I don't have the answer, but the article lists a few ideas. Click on the link at the beginning of the blog to read the full story.

So, what do you do? They suggest visiting a doctor to make sure you are REALLY allergic to certain foods. Some people confuse food intolerance with food allergy. The American Academy of Allergy Asthma and Immunology (AAAAI) has an article that explains the difference between a food allergy and food intolerance.

As for eczema, there is treatment for that too. AAAAI also has an article about eczema and other skin conditions.

It's something we're going to have to live with for the rest of our lives. Along with asthma. But you can make it a long and healthy life if you take care of yourself.

Knowledge is Power. So read the links above to educate yourself. And carry and Epi Pen!!

Wednesday, May 1, 2013

Summer camp for kids with asthma?!

(American Lung Association Utah)

For those of you that have kids with asthma, you know how scary it can be. The thought of sending them to camp (without you!) can make your heart race.

How do you let your kids experience summer camp without worrying nonstop about them? "Normal kids" have a list of things they take to camp, and maintenance medication, rescue inhalers, allergy medicine, Epi pens and peak flow meters aren't included. But they are for kids with asthma. In fact, all those supplies are mandatory for a camp out. 

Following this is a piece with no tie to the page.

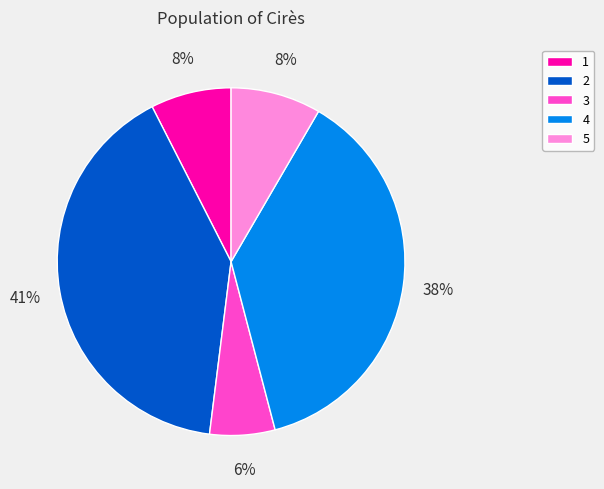

How many slices are in this pie chart?

5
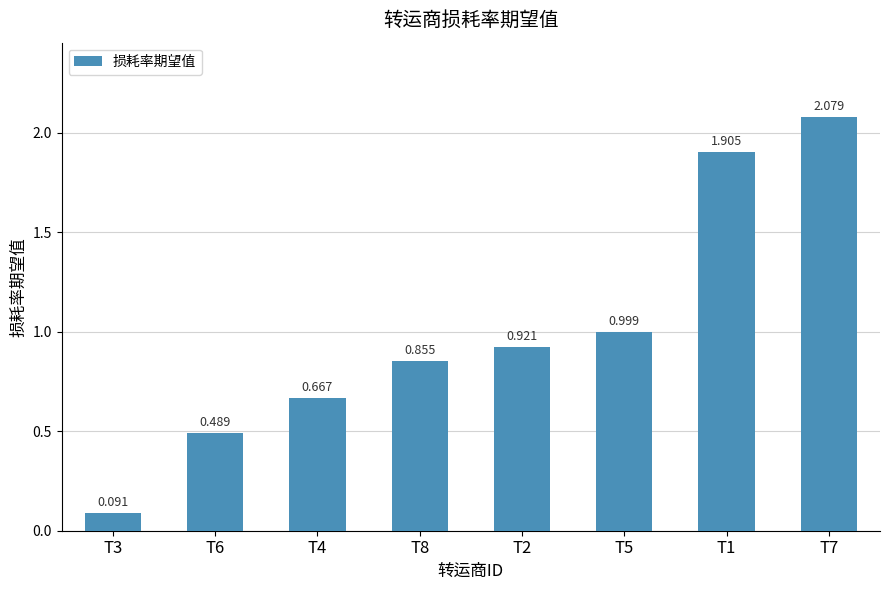

What is the average value?

1.0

They are out in nature after all, with trees, bushes and dust and all the other things that can trigger an asthma attack. Every child with asthma is different and they can all have different asthma triggers. It's best to be prepared and pack all allergy and asthma supplies-just in case.

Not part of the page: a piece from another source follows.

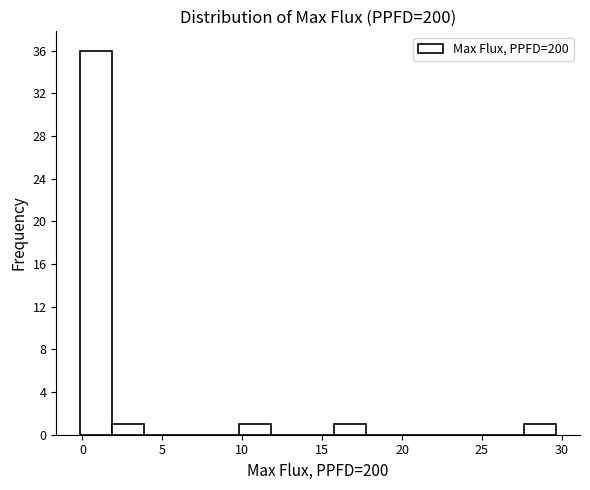

Around what value on the x-axis is the tallest bar? Give the approximate position of its centre, as read against the axis.

1.0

So how can you send a child with asthma to summer camp? And not worry?

One option is a Camp Wyatt   which is sponsored by the American Lung Association of Utah. There are different camps located in different states. Camp Wyatt supplies round the clock medical chair for your child so you don't have to worry. Here is a list of who will be staffing the camp:

Staff includes over 50 volunteers, including physicians, registered respiratory therapists, registered nurses and trained counselors.
Camp Wyatt is staffed 24-hours a day by physicians and registered nurses, in order to meet the special needs of the campers. In addition, their peak flow is monitored twice a day.
Kids can have fun climbing a rock wall, shooting bows and arrows, swimming, canoeing,  roast marshmallows and many more fun activities. They get to just be a kid and don't have to worry about their asthma because someone is there 24 hours a day to watch over them and keep them safe.

There's a fun video on American Lung Assocation Utah's website so you can what the kids are actually doing at camp. (By the way, the kids also get a little asthma education each day so they can better manage their asthma!) To find a camp in your state, contact your state American Lung Association chapter.

Bring out the s'mores and let's have some fun!!